> _ЧТО СДЕЛАТЬ_:
(1) Перепишите отрывок из текста о запрете спектакля от слов "Умно ли обвинять в антисоветизме человека, столь" до слов "этого самого народа.", заменив "смех и слезы" на "улыбки и слезы".
(2) Почему, согласно тексту о запрете спектакля, в споре о нем даже не с кем спорить? Ответьте в одном–трех предложениях.

> _ИСХОДНЫЙ ТЕКСТ_:
----------------

На обсуждении отмечалось, что запрещение спектакля… – это сознательная попытка закрыть глаза на целое явление в нашей культуре. Ведь нет никакой конкретной критики спектакля, не с кем спорить о его возможных недостатках, так как их никто не называет, даже не видно, с кем надо спорить. Ведь Главное управление культуры под руководством В. С. Анурова так и не прислало комиссию для просмотра спектакля. ‹…› Не предъявлено режиссеру и актерам никаких конкретных замечаний; им просто не разрешают играть спектакль, а, запретив, делают вид, что и сам вопрос о Высоцком снят.

Высоцкого, Любимова, актеров обвиняют чуть ли не в антисоветизме. Да умно ли вообще говорить такое об актере, который мог совершенно свободно столько раз выезжать за границу, и никто даже думать не мог, что он там останется. Впрочем, он и сам писал:

Как поверили этому бреду.

Не волнуйтесь, я не уехал,

Не надейтесь, я не уеду!

[1111]


Умно ли обвинять в антисоветизме человека, столь любимого и почитаемого большинством советского народа, человека, все творчество которого – боль и радость, горе и праздник, смех и слезы этого самого народа.

Умно ли обвинять в антисоветизме Ю. П. Любимова – режиссера, имеющего ослепительную славу в целом мире – мы порой и не представляем, насколько она велика, – обреченного, как говорится, на успех в любом крупнейшем театре мира и ни разу не изменившего своему родному русскому искусству?

Умно ли обвинять в антисоветизме Н. Губенко – одного из выдающихся актеров театра и кинорежиссера, который с 6 лет рос без родителей и для которого наша отчизна в буквальном смысле заменила и отца и мать?

Тут, видимо, следует сказать, чем этот спектакль является для самого театра. Все видевшие его признают, что это не просто очередной большой успех, это – нечто новое, это есть этап, возрождение самого духа, на котором создавался Театр на Таганке. Это – событие и поступок для театра. ‹…›

Критики единодушно отмечали, что это высшее достижение театра за всю его историю. Николай Губенко говорил о том, что для самих актеров этот спектакль является как бы очищением от той усталости,… бытовой подавленности, которые характерны для каждого из нас, очищением от той грязи и гадости, которые встречаются в нашей жизни.

----------------

> _ПРИЛОЖЕННЫЕ ДАННЫЕ_:
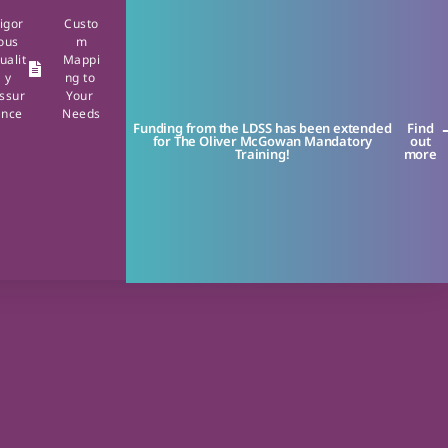
igor
Custo
ous
m
ualit
Mappi
y
ng to
ssur
Your
ance
Needs
Funding from the LDSS has been extended
Find
for The Oliver McGowan Mandatory
out
Training!
more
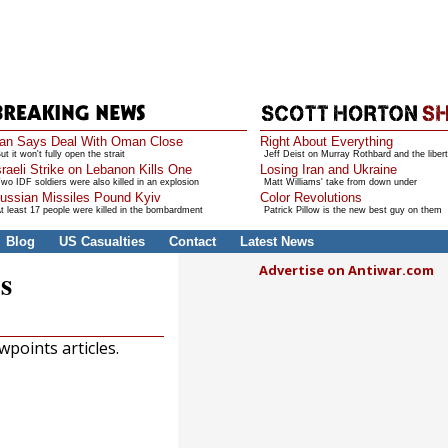
ran Says Deal With Oman Close
Right About Everything
ut it won't fully open the strait
Jeff Deist on Murray Rothbard and the libert
sraeli Strike on Lebanon Kills One
Losing Iran and Ukraine
wo IDF soldiers were also killed in an explosion
Matt Williams' take from down under
ussian Missiles Pound Kyiv
Color Revolutions
t least 17 people were killed in the bombardment
Patrick Pillow is the new best guy on them
Blog
US Casualties
Contact
Latest News
Advertise on Antiwar.com
s
points articles.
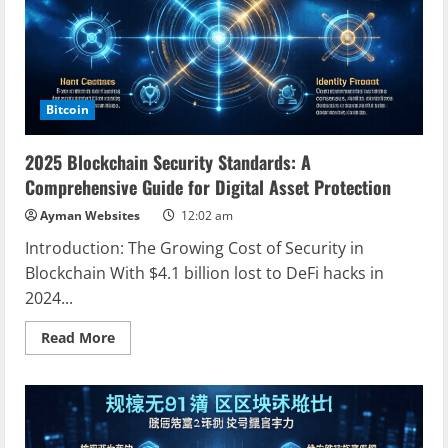
Blockchain
Bitcoin
2025 Blockchain Security Standards: A
Comprehensive Guide for Digital Asset Protection
Ayman Websites
12:02 am
Introduction: The Growing Cost of Security in
Blockchain With $4.1 billion lost to DeFi hacks in
2024...
Read
Read More
more
about
2025
Blockchain
Security
Standards:
A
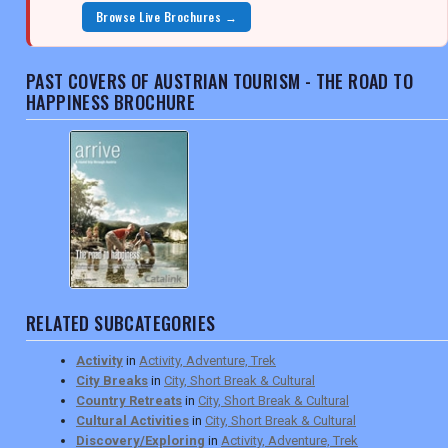
Browse Live Brochures →
PAST COVERS OF AUSTRIAN TOURISM - THE ROAD TO
HAPPINESS BROCHURE
RELATED SUBCATEGORIES
Activity
in
Activity, Adventure, Trek
City Breaks
in
City, Short Break & Cultural
Country Retreats
in
City, Short Break & Cultural
Cultural Activities
in
City, Short Break & Cultural
Discovery/Exploring
in
Activity, Adventure, Trek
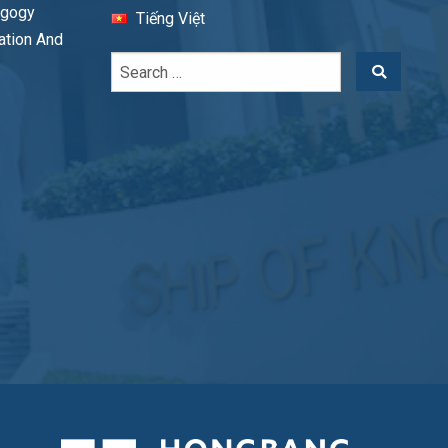
agogy
Tiếng Việt
cation And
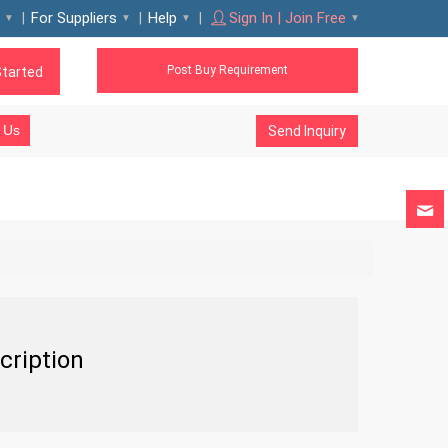
For Suppliers
Help
Sign In | Join Free
Post Buy Requirement
Started
 Us
Send Inquiry
cription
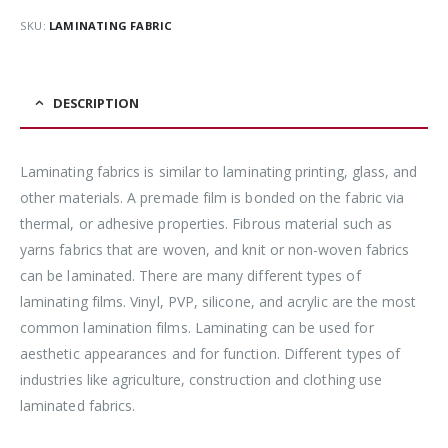
SKU:
LAMINATING FABRIC
DESCRIPTION
Laminating fabrics is similar to laminating printing, glass, and
other materials. A premade film is bonded on the fabric via
thermal, or adhesive properties. Fibrous material such as
yarns fabrics that are woven, and knit or non-woven fabrics
can be laminated. There are many different types of
laminating films. Vinyl, PVP, silicone, and acrylic are the most
common lamination films. Laminating can be used for
aesthetic appearances and for function. Different types of
industries like agriculture, construction and clothing use
laminated fabrics.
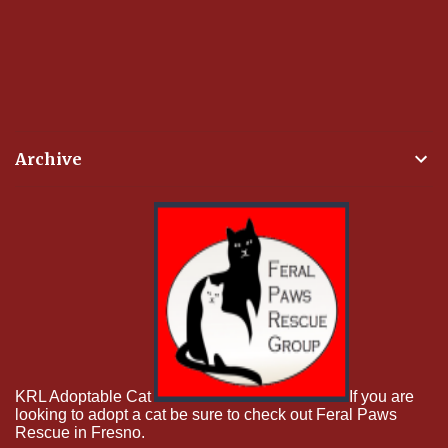
Archive
KRL Adoptable Cat
If you are
looking to adopt a cat be sure to check out Feral Paws
Rescue in Fresno.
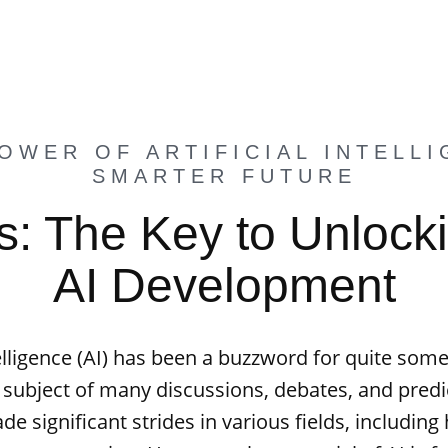
OWER OF ARTIFICIAL INTELLI
SMARTER FUTURE
: The Key to Unlocki
AI Development
ntelligence (AI) has been a buzzword for quite some
 subject of many discussions, debates, and predic
e significant strides in various fields, including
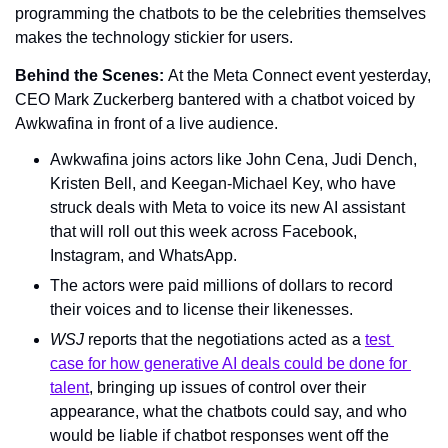
programming the chatbots to be the celebrities themselves 
makes the technology stickier for users.
Behind the Scenes: 
At the Meta Connect event yesterday, 
CEO Mark Zuckerberg bantered with a chatbot voiced by 
Awkwafina in front of a live audience.
Awkwafina joins actors like John Cena, Judi Dench, 
Kristen Bell, and Keegan-Michael Key, who have 
struck deals with Meta to voice its new AI assistant 
that will roll out this week across Facebook, 
Instagram, and WhatsApp.
The actors were paid millions of dollars to record 
their voices and to license their likenesses.
WSJ 
reports that the negotiations acted as a 
test 
case for how generative AI deals could be done for 
talent
, bringing up issues of control over their 
appearance, what the chatbots could say, and who 
would be liable if chatbot responses went off the 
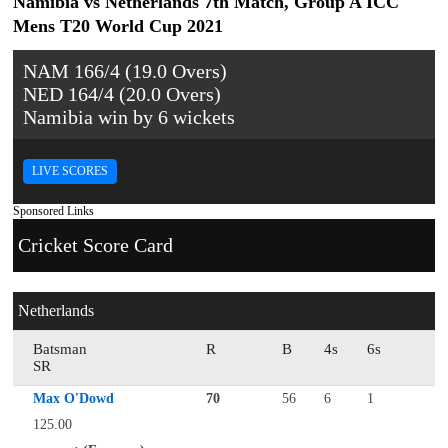
Namibia vs Netherlands 7th Match, Group A ICC
Mens T20 World Cup 2021
NAM 166/4 (19.0 Overs)
NED 164/4 (20.0 Overs)
Namibia win by 6 wickets
LIVE SCORES
Sponsored Links
Cricket Score Card
Netherlands
Batsman
R
B
4s
6s
SR
Max O'Dowd
70
56
6
1
125.00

----------------

> _РЕШЕНИЯ ЗАДАНИЙ_:
(1)
Умно ли обвинять в антисоветизме человека, столь любимого и почитаемого большинством советского народа, человека, все творчество которого – боль и радость, горе и праздник, улыбки и слезы этого самого народа.

(2) Никто не высказал конкретной критики спектакля и не назвал его недостатков. Главное управление культуры во главе с В. С. Ануровым так и не прислало комиссию для просмотра. Режиссеру и актерам не предъявили никаких замечаний, им просто не разрешают играть.